The past two updates for this year's Blawger Bowl had to be delayed in order to facilitate moving. You see, you can't play on the computer all day and claim that you're "packing."
It's sort of like blawging at work. I.e., it doesn't end well.
Regardless of the fact that I'm currently living amongst boxes and packing peanuts, I present week 4 and week 5 of the Blawger Bowl update for your perusal. All three of you.
Week 4 - Unbillable Hours v. Anonymous Lawyer/Jeremy Blachman
Week 4 put me up against Jeremy Blachman's "Completely Guessing." Blachman is a sort of blogging celebrity, in that he has a novel published and has written for the New York Times. Unfortunately, that didn't help his game. Unbillable Hours won, 110 to 71.

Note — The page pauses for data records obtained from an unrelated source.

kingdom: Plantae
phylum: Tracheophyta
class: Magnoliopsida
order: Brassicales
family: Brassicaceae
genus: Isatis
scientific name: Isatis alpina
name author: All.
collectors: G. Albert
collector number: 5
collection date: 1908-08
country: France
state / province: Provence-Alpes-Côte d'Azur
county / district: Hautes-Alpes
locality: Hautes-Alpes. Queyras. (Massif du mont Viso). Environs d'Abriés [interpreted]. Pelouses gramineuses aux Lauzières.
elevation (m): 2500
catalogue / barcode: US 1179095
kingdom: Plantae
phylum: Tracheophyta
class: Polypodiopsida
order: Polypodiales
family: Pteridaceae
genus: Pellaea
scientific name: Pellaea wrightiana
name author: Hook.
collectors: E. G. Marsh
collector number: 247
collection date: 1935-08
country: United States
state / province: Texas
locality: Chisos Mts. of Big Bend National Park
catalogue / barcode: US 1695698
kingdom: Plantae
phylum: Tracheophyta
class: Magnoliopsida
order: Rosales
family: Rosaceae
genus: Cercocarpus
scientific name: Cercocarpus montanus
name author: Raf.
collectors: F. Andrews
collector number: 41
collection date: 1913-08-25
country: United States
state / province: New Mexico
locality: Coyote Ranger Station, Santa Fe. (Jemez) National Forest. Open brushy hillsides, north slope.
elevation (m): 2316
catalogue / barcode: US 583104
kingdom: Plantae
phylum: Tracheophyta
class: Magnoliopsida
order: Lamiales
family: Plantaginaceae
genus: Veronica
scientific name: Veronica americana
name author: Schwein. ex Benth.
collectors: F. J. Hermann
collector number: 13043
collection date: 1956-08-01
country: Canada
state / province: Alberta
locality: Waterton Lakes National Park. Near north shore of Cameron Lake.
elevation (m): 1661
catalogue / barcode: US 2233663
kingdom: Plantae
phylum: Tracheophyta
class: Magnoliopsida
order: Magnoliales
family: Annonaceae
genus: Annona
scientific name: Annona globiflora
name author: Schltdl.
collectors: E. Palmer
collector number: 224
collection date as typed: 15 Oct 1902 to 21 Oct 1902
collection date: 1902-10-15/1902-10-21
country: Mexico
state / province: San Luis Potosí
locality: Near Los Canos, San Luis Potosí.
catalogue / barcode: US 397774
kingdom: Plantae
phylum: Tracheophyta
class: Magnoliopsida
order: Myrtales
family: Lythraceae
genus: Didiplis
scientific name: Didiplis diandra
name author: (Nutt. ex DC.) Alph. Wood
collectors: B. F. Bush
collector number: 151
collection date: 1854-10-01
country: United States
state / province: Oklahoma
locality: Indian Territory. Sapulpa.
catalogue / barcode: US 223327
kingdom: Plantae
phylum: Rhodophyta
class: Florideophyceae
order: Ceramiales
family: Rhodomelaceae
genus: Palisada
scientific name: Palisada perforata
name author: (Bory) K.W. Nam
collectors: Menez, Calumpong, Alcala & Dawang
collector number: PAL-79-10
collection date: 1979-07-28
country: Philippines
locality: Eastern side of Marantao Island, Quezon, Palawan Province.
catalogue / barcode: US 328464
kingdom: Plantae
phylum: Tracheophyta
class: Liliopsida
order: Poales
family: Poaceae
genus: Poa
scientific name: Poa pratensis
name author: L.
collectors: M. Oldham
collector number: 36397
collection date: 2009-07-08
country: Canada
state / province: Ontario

Blachman, a Harvard grad, takes notice on his blog of 02138, the smarmy alumni magazine for Harvard (there, now google can associate you shitbirds with being smarmy). I had noticed the magazine myself, as, for reasons I don't understand, an issue ended up in my office mailbox. I didn't go to Harvard, but I did go to a law school which views itself with equally self-important eyes. Wrongly, in my opinion, as I still maintain that I learned nothing about the practice of law while there. Nonetheless, I look at my law school's alumni mag ("bourgeoise ipsa loquitor," a.k.a., "the yuppies speak for themselves") and 02138 as part of the greater trend of lifestyle magazines designed to make the upper class and upper middle class feel special about themselves.
I'll give another example. In the somewhat affluent region in which I live (the Jersey shore), someone came up with the idea for a lifestyle magazine called "MAR." Much like Harvard's self-referencing "02138" (the main campus zip code), MAR refers to the area in which it serves: an area it refers to as the "Mid-Atlantic Riviera."
Now, aside from the fact that I've never lived a lifestyle that approximates the Riviera, my readthrough of the magazine made me pray it was either parody or completely oblivious. Executive helecopter charters competed with the solicitations of personal shoppers and Ferrari/Maserati of Central New Jersey. Consultants provided advice about both feng shui and surgery to remove signs of aging.
I wondered if the magazine would find its way to low income towns like Asbury Park or Neptune, just to rub in the insult.
The magazines seem to be designed - like the society pages of old - to reassure a certain class of people. "Yes, you're noteworthy," the photos of shiny-faced, suit wearing partiers seem to say. "You deserve no less than this," the jewelry and custom kitchen cabinets (starting at a reasonable $40k) ads advise the privileged.
In the grand scheme of things, I can't decide if the magazine is a signifier to me (time to get out; the area has changed and you're not interested in changing with it) or a hysterically out-of-touch statement, the "let them eat cake" of the Hummer crowd.
Week 5, Unbillable Hours v. ????
This past week, my team took on one of the two teams ... about whom I know nothing (as indicated in my first blawger bowl post). This is frustrating, since I have no way of doing a write-up about the blawger. However, considering the bastards beat my team 96-72, signalling what may be a slow, ugly decline, I don't mind not having to do a write-up about them.